##### DATA
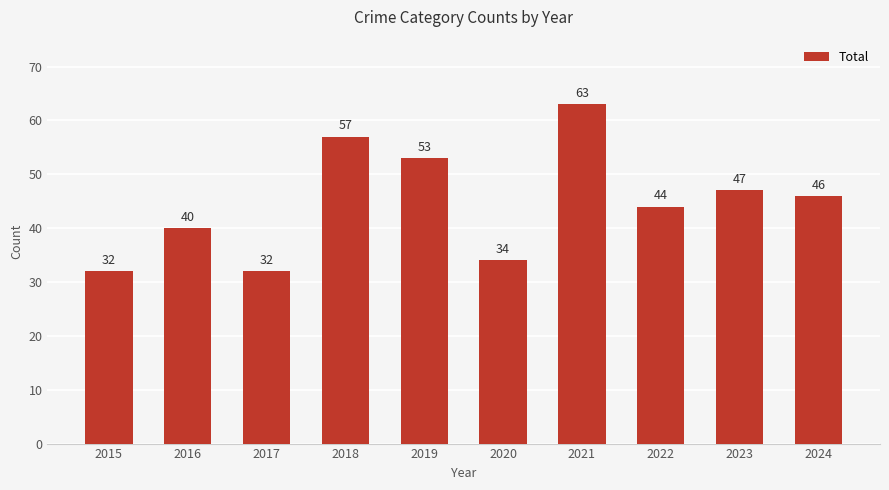

Where is the data nearest to the value 47?

2023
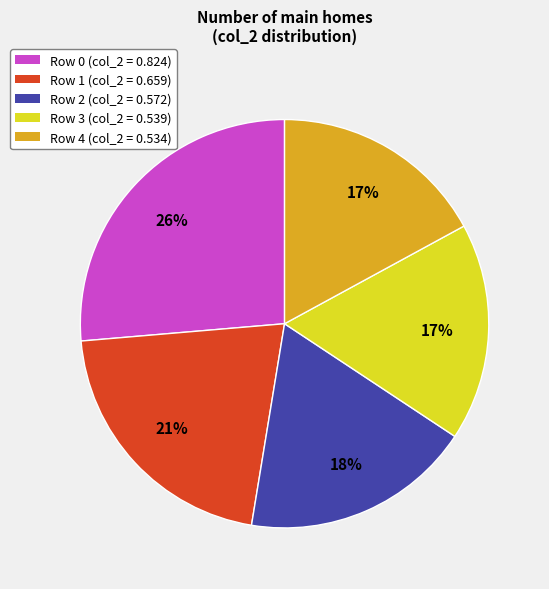

Which category has the biggest portion of the pie?

Row 0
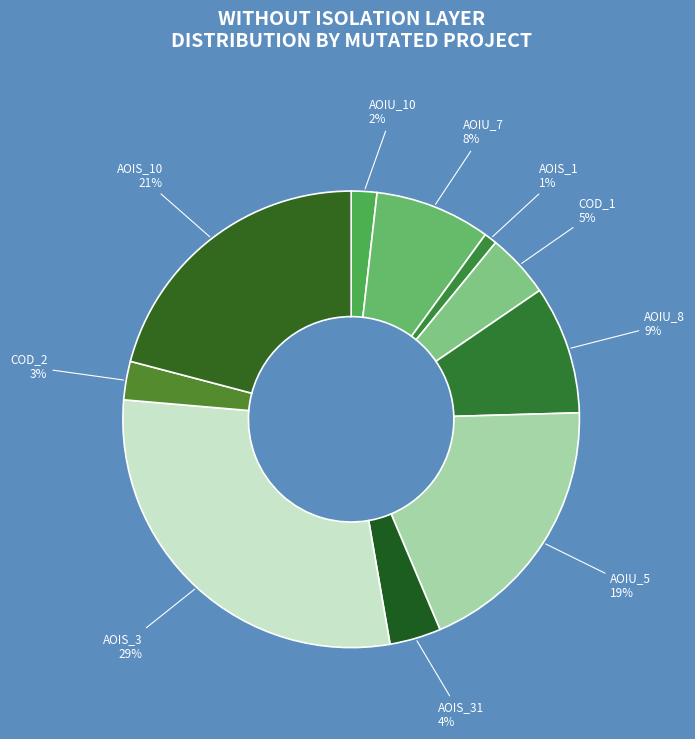

Which slice is the largest?

AOIS_3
##########
• **TASK OBJECTIVE**: Rewrite the entries above, changing "slice" to "segment" wherever it occurs and leaving everything else as it is. Omit the pictures from your answer.

• **SOLVED PROBLEM**:
Where is the data nearest to the value 47?

2023

Which category has the biggest portion of the pie?

Row 0

Which segment is the largest?

AOIS_3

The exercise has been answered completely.